■ **Data excerpts**
****
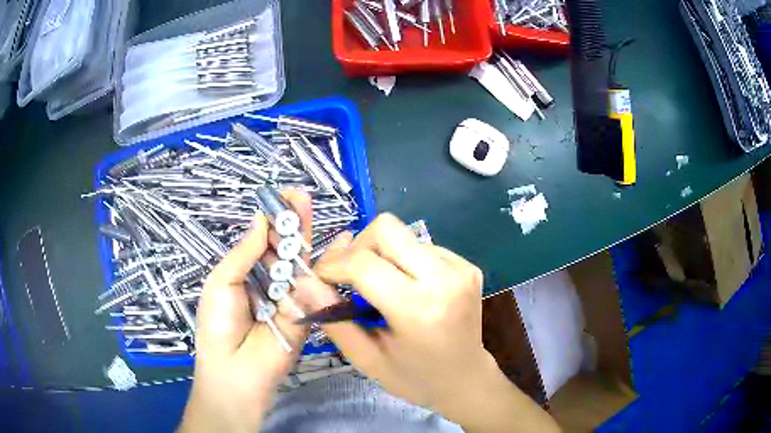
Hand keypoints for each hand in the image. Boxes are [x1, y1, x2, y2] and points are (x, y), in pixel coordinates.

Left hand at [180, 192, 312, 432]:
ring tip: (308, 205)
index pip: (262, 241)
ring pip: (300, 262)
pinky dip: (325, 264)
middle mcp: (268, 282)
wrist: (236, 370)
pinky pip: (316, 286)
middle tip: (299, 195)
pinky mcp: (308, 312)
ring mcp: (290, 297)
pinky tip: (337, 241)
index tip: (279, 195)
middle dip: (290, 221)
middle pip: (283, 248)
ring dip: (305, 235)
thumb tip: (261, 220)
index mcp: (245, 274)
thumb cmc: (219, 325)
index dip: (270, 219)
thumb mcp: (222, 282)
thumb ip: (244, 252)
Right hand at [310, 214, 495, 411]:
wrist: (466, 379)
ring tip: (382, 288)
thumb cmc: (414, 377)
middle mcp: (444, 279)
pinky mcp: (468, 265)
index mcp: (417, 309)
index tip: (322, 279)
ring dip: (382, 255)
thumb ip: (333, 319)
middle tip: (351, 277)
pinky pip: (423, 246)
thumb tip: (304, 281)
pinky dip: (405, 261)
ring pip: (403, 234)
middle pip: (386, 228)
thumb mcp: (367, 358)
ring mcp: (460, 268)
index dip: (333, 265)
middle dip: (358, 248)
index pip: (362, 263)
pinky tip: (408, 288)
****
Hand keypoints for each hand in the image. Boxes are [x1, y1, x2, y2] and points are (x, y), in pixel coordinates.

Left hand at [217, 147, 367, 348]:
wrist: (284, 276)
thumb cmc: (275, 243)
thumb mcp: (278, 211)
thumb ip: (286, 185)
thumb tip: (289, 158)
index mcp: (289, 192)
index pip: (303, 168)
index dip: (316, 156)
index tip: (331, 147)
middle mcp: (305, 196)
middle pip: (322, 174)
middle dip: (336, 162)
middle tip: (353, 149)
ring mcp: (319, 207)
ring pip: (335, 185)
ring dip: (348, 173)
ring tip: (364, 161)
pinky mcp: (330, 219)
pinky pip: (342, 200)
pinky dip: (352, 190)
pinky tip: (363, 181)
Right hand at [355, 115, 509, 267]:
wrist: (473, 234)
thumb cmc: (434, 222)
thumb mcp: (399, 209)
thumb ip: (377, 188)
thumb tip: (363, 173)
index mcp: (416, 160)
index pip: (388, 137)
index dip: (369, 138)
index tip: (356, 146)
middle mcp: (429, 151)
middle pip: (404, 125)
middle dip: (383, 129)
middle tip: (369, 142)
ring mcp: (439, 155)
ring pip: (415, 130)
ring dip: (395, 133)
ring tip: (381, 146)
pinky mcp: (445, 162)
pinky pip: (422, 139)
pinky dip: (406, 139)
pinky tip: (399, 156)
****
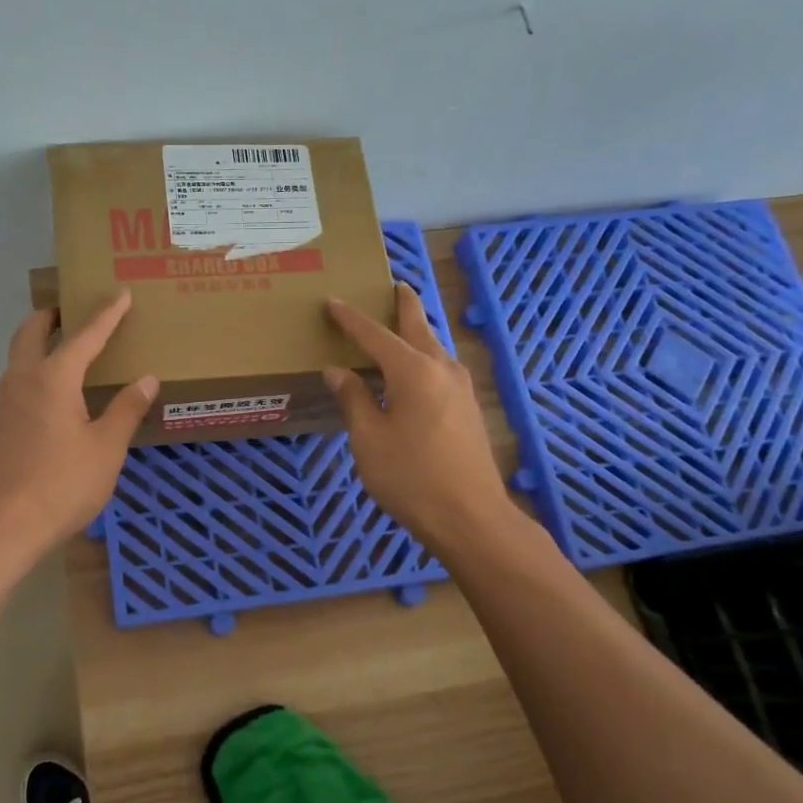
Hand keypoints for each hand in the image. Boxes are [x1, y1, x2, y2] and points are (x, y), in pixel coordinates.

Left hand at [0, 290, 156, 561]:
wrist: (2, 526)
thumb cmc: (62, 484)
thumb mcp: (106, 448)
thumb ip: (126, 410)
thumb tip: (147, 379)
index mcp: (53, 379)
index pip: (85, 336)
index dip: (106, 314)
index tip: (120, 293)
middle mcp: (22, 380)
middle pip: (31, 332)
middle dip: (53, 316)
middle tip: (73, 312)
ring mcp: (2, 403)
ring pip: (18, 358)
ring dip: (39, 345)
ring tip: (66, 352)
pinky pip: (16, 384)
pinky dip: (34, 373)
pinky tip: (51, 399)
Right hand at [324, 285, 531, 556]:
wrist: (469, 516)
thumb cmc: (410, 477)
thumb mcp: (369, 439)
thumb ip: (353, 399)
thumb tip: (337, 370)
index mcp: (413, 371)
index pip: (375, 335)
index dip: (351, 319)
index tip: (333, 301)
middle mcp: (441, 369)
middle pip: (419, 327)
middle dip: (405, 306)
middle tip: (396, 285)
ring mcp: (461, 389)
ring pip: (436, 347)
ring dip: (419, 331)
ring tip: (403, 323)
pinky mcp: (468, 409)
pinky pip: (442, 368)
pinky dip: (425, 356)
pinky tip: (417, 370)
****
■ **Work item**
Once you find the line with "middle tip: (396, 285)" above, print it and every line after it up to and including the line with "pinky tip: (417, 370)", exactly as written and nothing else.

■ **Written response**
middle tip: (396, 285)
ring mcp: (461, 389)
ring pip: (436, 347)
ring dip: (419, 331)
ring tip: (403, 323)
pinky mcp: (468, 409)
pinky pip: (442, 368)
pinky dip: (425, 356)
pinky tip: (417, 370)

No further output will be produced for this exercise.